Nabokov’s passion for translation shines in Nikolai Gogol (The Anagram). He highlights the unforgivable slips that creep into many translations and bravely reworks his favorite passages so they resonate in English and other languages. The book explores languages in action—what they truly convey—and is filled with anecdotes that feel ripped from a novel about a writer who seems to live inside his own creations. The character of Maria Gogol appears not just as a mother but as a presence who insists every novel she encounters is the author’s child and, somehow, always a masterpiece. She even jokes that she invented locomotives and steamships.

enthusiastic mother

Maria Gogol is depicted as exuberant to a fault, so aligned with her son that she imagines the same kind of hell she imagines creating. She embodies a vivid, almost mythical type of mother who shares a kinship with her writer-father. Turners, the painter who believed in his son and saved every canvas, faced a similar sense of artistic dependence and loss when he passed away, leaving behind a complex legacy. On the other end of the spectrum is the mother of John Kennedy Toole, who treated her son as a toy, and the mother of Charlotte Perkins Gilman, whose affection seemed to vanish when she believed she was not being watched.

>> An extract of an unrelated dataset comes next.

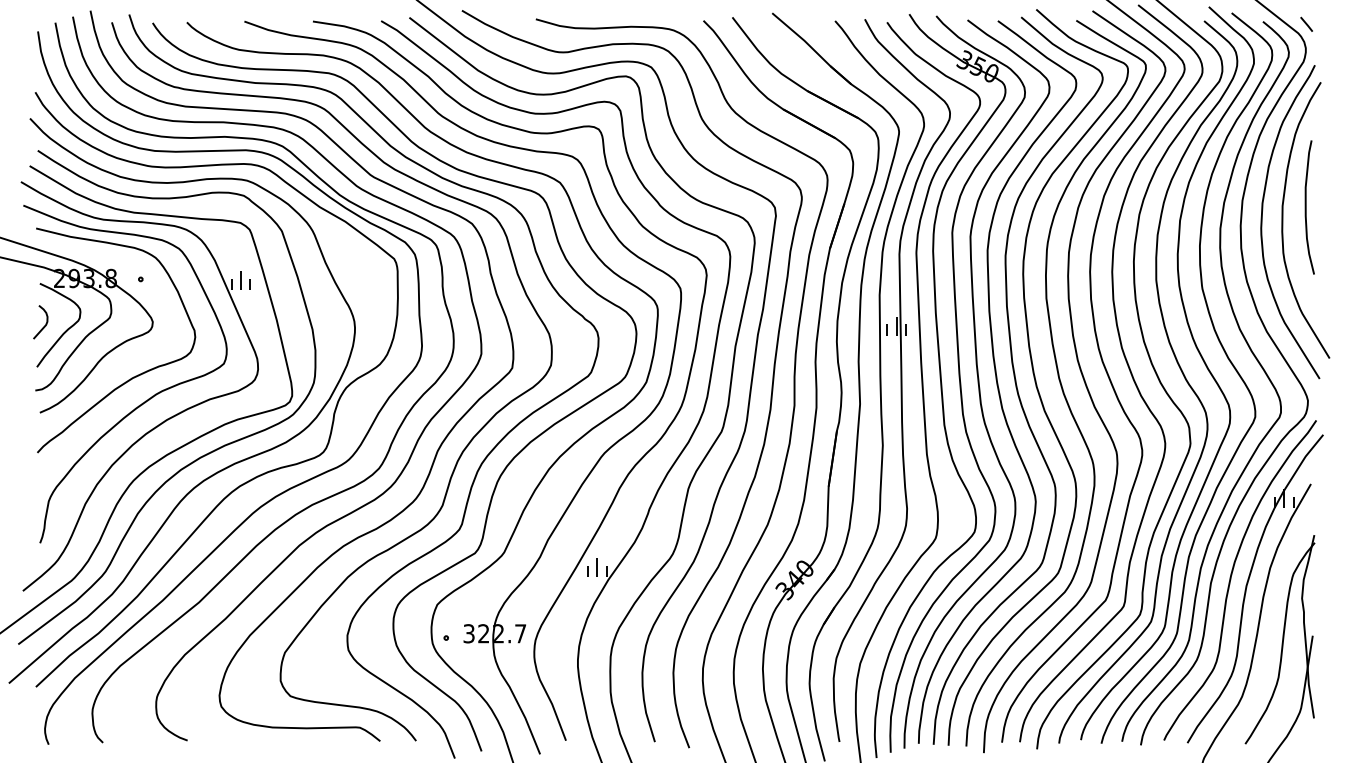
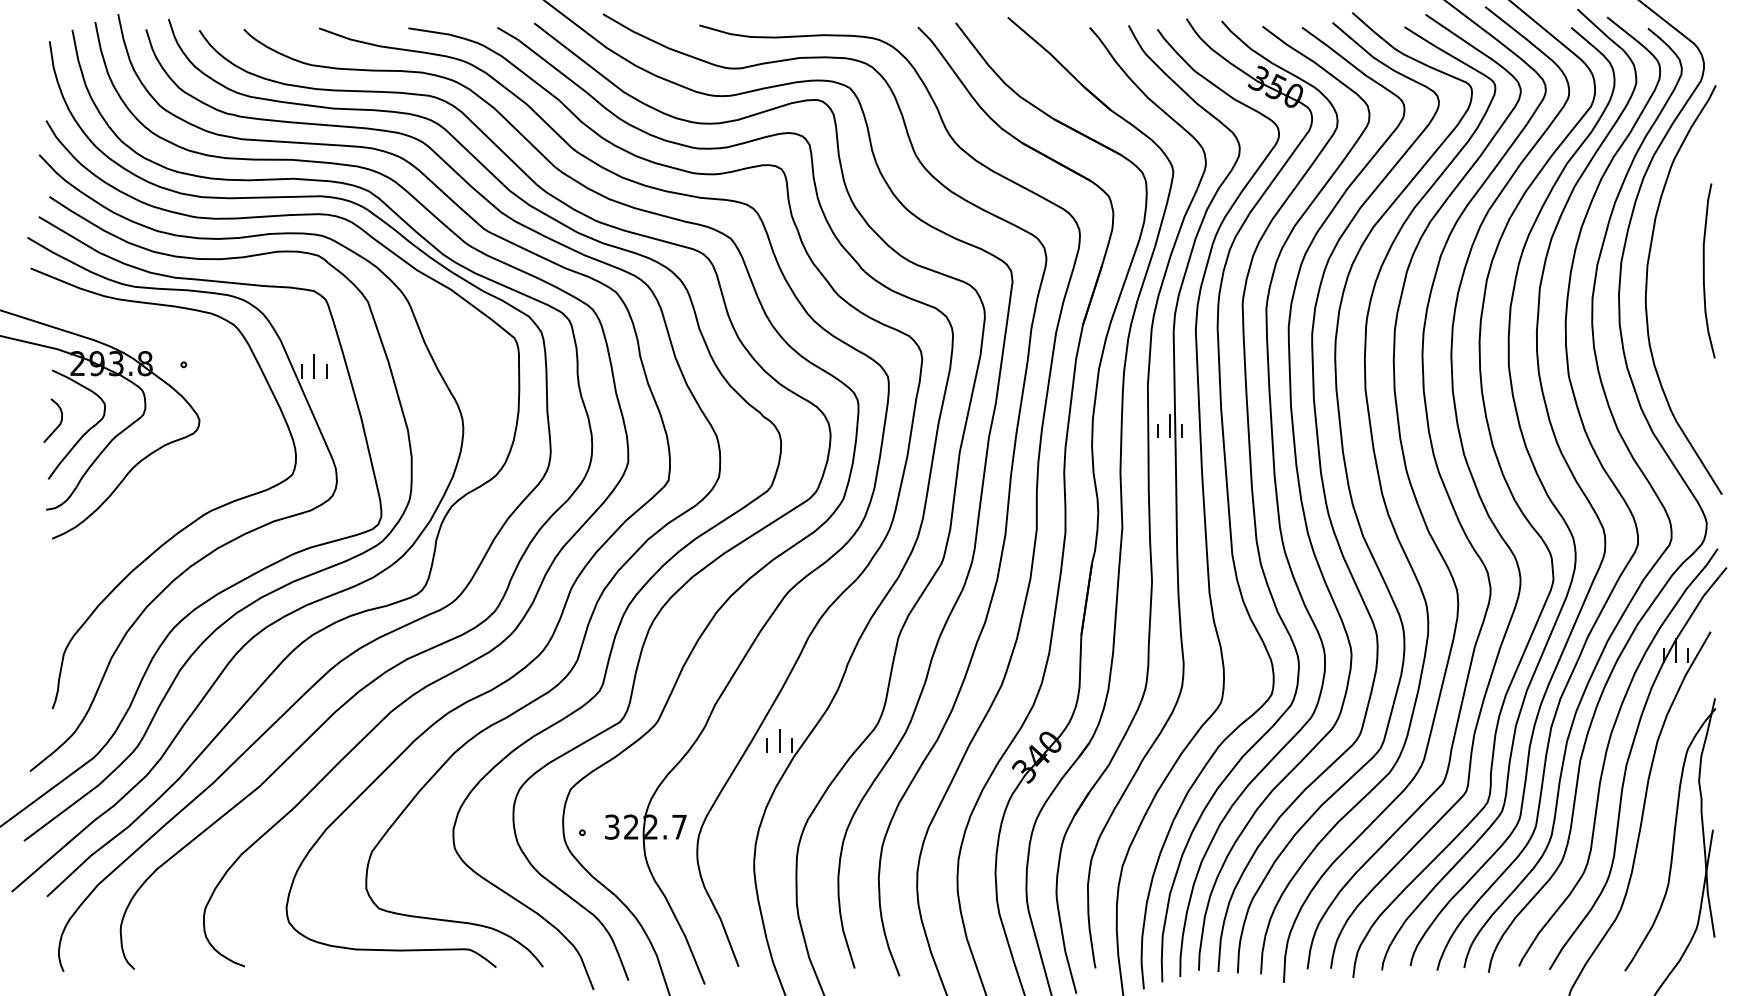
line: (1306, 23) -> (1704, 30), removed
curve: (1283, 220) -> (1674, 287), removed
curve: (133, 376) -> (174, 491), removed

Pioneering feminist Charlotte Perkins Gilman, born in 1860, played a crucial role in the early struggles for women’s civil rights and helped shape an imaginative future in fiction. She is linked to visions that differ from the usual Gothic thrive, contributing to a fiction that moves toward possibilities rather than mere dread. Gilman’s The Yellow Wallpaper centers on a woman isolated during postpartum depression, revealing a mind and a voice that challenge the norms of its era. The story unfolds in a confined space, its walls pressing in and the protagonist’s perception bending under pressure.

In a style reminiscent of Lovecraft’s hypnotic, intimate storytelling, the narrative becomes a portrait of confinement and a commentary on medical control. The imagined prison, a doctor’s verdict, forms a claustrophobic path through the protagonist’s psyche. The text also echoes earlier critiques of gendered illness and the limits placed on creative women, a thread that continues through contemporary discussions about mental health and artistic expression.

gripping story

Author Maggie O’Farrell, known for Hamnet and The Married Portrait, described how reading The Yellow Wallpaper at a young age left a lasting impression. The tale’s opening can feel like a gravitational pull, drawing readers into a moment where the ordinary becomes uncanny. The experience of reading Gilman’s work often carries a similar charge: a sense of being pulled forward, wondering what happens next, and whether escape is possible from the story’s ominous yellow paper.